直径$2R$の気泡を、寸法$4R \times 4R$の正方形領域の中心に配置する。$R$ は $2.5mm$ とする。

3.2.2 境界条件

速度 (U) および体積分率 (alpha.water) はすべての境界でゼロ勾配とする。一方、圧力 (p_rgh) はすべての境界でディリクレ条件 (固定値$101,325Pa$)とする。境界条件の一覧を表3-4に示す。

表3-4 境界条件

walls
U zeroGradient
alpha.water
p_rgh fixedValue of 101325

3.2.3 物性値

物性値を表3-5に示す。

表3-5 物性値

物理量 単位 設定値
水の密度 $\rho_1$ $kg/m^3$ $1000$
水の動粘性係数 $\nu_1$ $m^2/s$ $10^{-6}$
空気の密度 $\rho_2$ $kg/m^3$ $1$
空気の動粘性係数 $\nu_2$ $m^2/s$ $1.48 \times 10^{-5}$
表面張力 $\sigma$ $N/m$ $0.07$
重力加速度 $\vec{g}$ $m/s^2$ $(0\quad0\quad0)$

3.2.4 メッシュおよび最大タイムステップ

メッシュおよび最大タイムステップを表3-6に示す。

表3-6 メッシュおよび最大タイムステップ

メッシュ メッシュ解像度$(mm^2)$ 総セル数 $2R/\delta x$ 最大タイムステップ
$M1$ $0.25 \times 0.25$ $1600$ $20$ $3 \times 10^{-5}$
$M2$ $0.125 \times 0.125$ $6400$ $40$ $1 \times 10^{-5}$
$M3$ $0.083 \times 0.083$ $14400$ $60$ $6 \times 10^{-6}$

3.2.5 その他の解析条件

  • クーラン数は $0.1$ とする。
  • 緩和係数は $1$ とする。
  • 初期タイムステップは最大タイムステップの10分の1の値とする。
  • 計算終了時間は $0.05s$ とする。
  • sharpening 係数 ($C_{sh}$) を $0.0$ から $0.5$ まで $0.1$ ずつ増加させたケースを実行する。

3.2.6 シミュレーション結果

2次元気泡の場合、ラプラス圧力はヤング・ラプラス方程式を用いて次のように計算できる。

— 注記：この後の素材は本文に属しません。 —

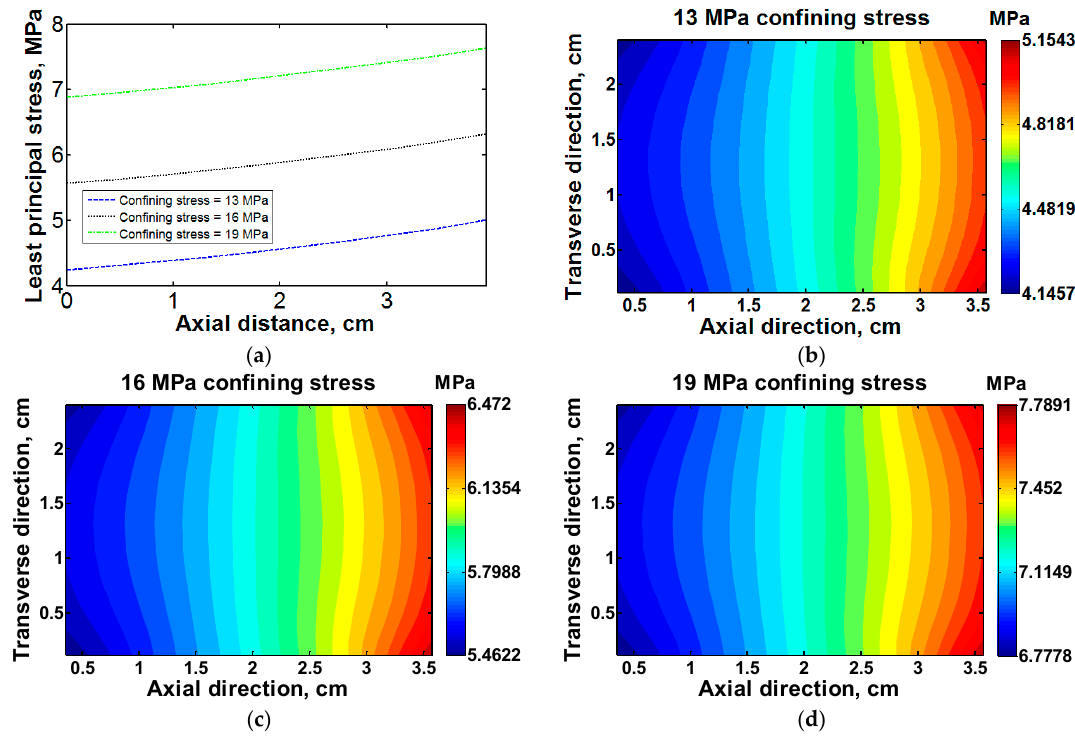
Figure 7. 1D and 2D distributions of minimum principal stress magnitude in sample LS1-16-1. ( a ) 1D distribution; ( b ), ( c ) and ( d ) are 2D distributions of minimum principal stress magnitude with confining stress 13 MPa, 16 MPa and 19 MPa respectively.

\acute{\Delta p_c} = \frac{\sigma}{R}\tag{7}

気泡内のラプラス圧力は次のように計算される。

\Delta p_c = \frac{\int \alpha_2 p dV}{\int \alpha_2 dV} - p_0\tag{8}

ここで、$p_0$ は大気圧 $(101,325 Pa)$、$\alpha_2$ は空気の体積分率で、$\alpha_1$ を水の体積分率とすると、$\alpha_1 + \alpha_2 = 1$ の関係がある。ラプラス圧力に関連する平均誤差は次のように定義される。

\bar{E} (\Delta p_c) = \frac{\bar{\Delta p_c} - \acute{\Delta p_c}}{\acute{\Delta p_c}}\tag{9}

ここで、バーは時間平均値を表す。

シミュレーション終了時の速度(U)の大きさ(M3メッシュ)を図3-3に示す。

ssf_fig3.png
図3-3 シミュレーション終了時の速度(U)の大きさ(M3メッシュ)

平均スプリアス・カレント、平均ラプラス圧力およびその誤差を表3-7に示す。

表3-7(1/3) 平均スプリアス・カレント、平均ラプラス圧力およびその誤差(メッシュ$M1$)

$C_{sh}$ $\bar{U_{sc}}$ $\bar{\Delta p_c}$ $E(\bar{\Delta p_c})$
$0.0$ $0.112$ $24.129$ $-0.1383$
$0.1$ $0.078$ $24.266$ $-0.1334$
$0.2$ $0.071$ $24.416$ $-0.1280$
$0.3$ $0.066$ $24.515$ $-0.1245$
$0.4$ $0.061$ $24.573$ $-0.1224$
$0.5$ $0.057$ $24.608$ $-0.1211$

表3-7(2/3) 平均スプリアス・カレント、平均ラプラス圧力およびその誤差(メッシュ$M2$)

$C_{sh}$ $\bar{U_{sc}}$ $\bar{\Delta p_c}$ $E(\bar{\Delta p_c})$
$0.0$ $0.075$ $25.257$ $-0.0980$
$0.1$ $0.050$ $25.210$ $-0.0997$
$0.2$ $0.044$ $25.260$ $-0.0979$
$0.3$ $0.038$ $25.278$ $-0.0972$
$0.4$ $0.035$ $25.271$ $-0.0975$
$0.5$ $0.033$ $25.294$ $-0.0966$

表3-7(3/3) 平均スプリアス・カレント、平均ラプラス圧力およびその誤差(メッシュ$M3$)

$C_{sh}$ $\bar{U_{sc}}$ $\bar{\Delta p_c}$ $E(\bar{\Delta p_c})$
$0.0$ $0.060$ $25.488$ $-0.0897$
$0.1$ $0.053$ $25.481$ $-0.0900$
$0.2$ $0.048$ $25.498$ $-0.0894$
$0.3$ $0.042$ $25.496$ $-0.0894$
$0.4$ $0.037$ $25.497$ $-0.0894$
$0.5$ $0.034$ $25.501$ $-0.0893$

より大きな sharpening 係数を使用すると、シミュレーションにおけるラプラス圧力の計算の誤差とスプリアス・カレントが減少する傾向がある。また、メッシュサイズを小さくしても、必ずしもスプリアス・カレントが増加するわけではない。これは、CSF モデルを使用した場合とは異なる。

4. まとめ

OpenFOAMにおける表面張力モデルの実装」で実装した表面張力モデル(SSFモデル)の計算結果は、文献とほぼ同じ結果であり、実装に問題がないことを確認できた。